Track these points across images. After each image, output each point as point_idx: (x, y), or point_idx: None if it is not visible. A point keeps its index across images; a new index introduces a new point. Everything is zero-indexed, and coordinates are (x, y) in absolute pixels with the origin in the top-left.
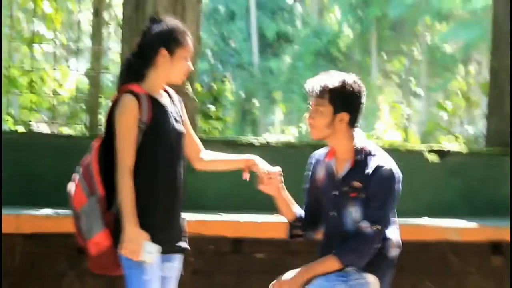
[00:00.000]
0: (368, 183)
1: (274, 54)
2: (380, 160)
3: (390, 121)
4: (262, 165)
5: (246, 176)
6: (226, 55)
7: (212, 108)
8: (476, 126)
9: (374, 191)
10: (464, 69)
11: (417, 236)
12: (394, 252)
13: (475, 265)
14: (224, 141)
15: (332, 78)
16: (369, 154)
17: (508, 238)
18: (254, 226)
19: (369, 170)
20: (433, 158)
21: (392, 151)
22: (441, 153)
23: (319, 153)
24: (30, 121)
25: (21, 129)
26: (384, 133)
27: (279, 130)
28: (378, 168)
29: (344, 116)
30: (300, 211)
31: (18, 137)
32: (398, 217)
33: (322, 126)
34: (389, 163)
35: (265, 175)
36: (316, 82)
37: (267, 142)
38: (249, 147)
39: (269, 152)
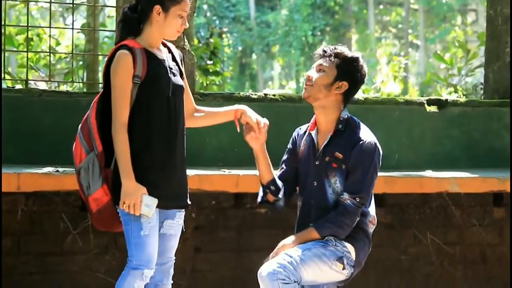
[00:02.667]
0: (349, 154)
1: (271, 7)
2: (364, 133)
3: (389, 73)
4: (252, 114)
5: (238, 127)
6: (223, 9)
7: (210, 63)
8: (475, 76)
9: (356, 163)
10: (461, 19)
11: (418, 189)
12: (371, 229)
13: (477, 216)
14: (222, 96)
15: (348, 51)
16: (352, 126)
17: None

→ **What you have to do**: Only lines that contain "None" are needed, so copy each of them from the data.

→ **Written response**:
Track these points across images. After each image, output each point as point_idx: (x, y), or point_idx: None if it is not visible. A point keeps its index across images; a new index introduces a new point. Everything is zero-indexed, and coordinates are (x, y) in absolute pixels with the origin in the top-left.
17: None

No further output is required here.